Alisha Howk (52 kg) has had an impressive year, but her international debut did not go according to plan. Howk found herself in a scrap with European bronze medalist Mariana Dragutan (MDA) to open her tournament. After Alisha opened the scoring with a takedown and Dragutan had leveled the score with a cross ankle pick, Howk attacked and a quintessential freestyle scramble ensued. First, the Moldovan rolled Howk through for two, but the American came out on top for one. Howk went for a high gut and got the exposure, but Dragutan stopped Alisha on her back with a counter to score exposure as well. When the bell sounded at the end of the opening two minutes, it was 6-5 Dragutan. The seesaw battle would continue in the second as Howk stuffed a roll attempt from Moldova to take the lead, but an outside fireman’s from Dragutan put her right back on top. Another roll through from the Moldovan with Howk coming out on top for a reversal made it 10-8 and the American’s final attack could not score before time ran out. Dragutan was beaten in the next round by 2016 Cadet world silver medalist Andreea Ana (ROU) to end Howk’s tournament.

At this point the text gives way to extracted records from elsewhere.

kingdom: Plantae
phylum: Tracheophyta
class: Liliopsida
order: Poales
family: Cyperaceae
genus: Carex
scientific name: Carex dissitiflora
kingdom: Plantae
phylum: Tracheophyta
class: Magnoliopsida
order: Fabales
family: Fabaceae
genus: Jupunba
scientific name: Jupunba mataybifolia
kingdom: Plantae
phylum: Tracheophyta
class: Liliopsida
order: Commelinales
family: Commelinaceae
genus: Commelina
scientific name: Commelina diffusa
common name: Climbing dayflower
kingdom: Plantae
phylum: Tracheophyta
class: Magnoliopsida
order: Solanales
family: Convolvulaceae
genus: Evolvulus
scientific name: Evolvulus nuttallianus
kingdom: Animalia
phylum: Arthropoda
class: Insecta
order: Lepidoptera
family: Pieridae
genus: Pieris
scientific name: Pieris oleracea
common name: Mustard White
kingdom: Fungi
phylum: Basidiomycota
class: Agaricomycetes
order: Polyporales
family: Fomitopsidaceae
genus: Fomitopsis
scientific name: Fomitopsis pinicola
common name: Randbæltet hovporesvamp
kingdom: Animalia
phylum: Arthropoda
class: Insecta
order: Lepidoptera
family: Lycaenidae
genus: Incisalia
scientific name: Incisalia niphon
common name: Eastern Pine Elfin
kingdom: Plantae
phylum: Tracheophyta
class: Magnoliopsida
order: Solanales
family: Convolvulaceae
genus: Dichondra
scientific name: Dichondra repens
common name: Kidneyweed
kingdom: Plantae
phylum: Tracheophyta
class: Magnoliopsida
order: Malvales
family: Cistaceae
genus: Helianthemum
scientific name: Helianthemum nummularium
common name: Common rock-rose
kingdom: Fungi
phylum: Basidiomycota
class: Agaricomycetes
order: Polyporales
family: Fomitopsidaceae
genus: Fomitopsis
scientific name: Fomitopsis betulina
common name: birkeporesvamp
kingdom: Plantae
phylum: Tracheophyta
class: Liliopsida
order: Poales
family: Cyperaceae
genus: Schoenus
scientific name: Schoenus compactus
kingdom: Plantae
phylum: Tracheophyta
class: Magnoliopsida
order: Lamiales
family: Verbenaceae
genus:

Vayle Baker (49 kg) began the day in the repechage, needing two wins to reach the bronze medal match, after falling to 2016 Cadet world champion Suzuna Yoshimura (JPN) yesterday. She made the first one look easy as she spent much of the first period snapping Sevinj Ahadova (AZE) around, working her way behind for three takedowns and tacking on an exposure off of a power half to lead 8-0 at the break. Ahadova threatened a comeback with a takedown of her own just over a minute from the end of the bout, but Baker countered with a go behind and a lace to end it, 12-2. Natallia Varakina (BLR) was next up, combining with Baker for a wild, scramble filled clash. The first period was tame with the Belarussian scoring on a pair of leg attacks to lead 4-0. However, when Varakina got in again in the second, Baker started working for exposures and both wrestlers ended up with their back to the mat several times. When the dust cleared, the scoreboard read 8-2, but after a challenge from Team USA, an additional exposure was added for Baker to make it 8-4. The two did it all over again moments later with Baker trying to lift Varakina on a counter with both on their feet. When they tumbled to the mat, the call went the Belarussian’s way, four blue. More points piled up as they scrambled, but Baker remained trailing, ending the exchange down 14-8 and yielding one final takedown to fall, 16-8.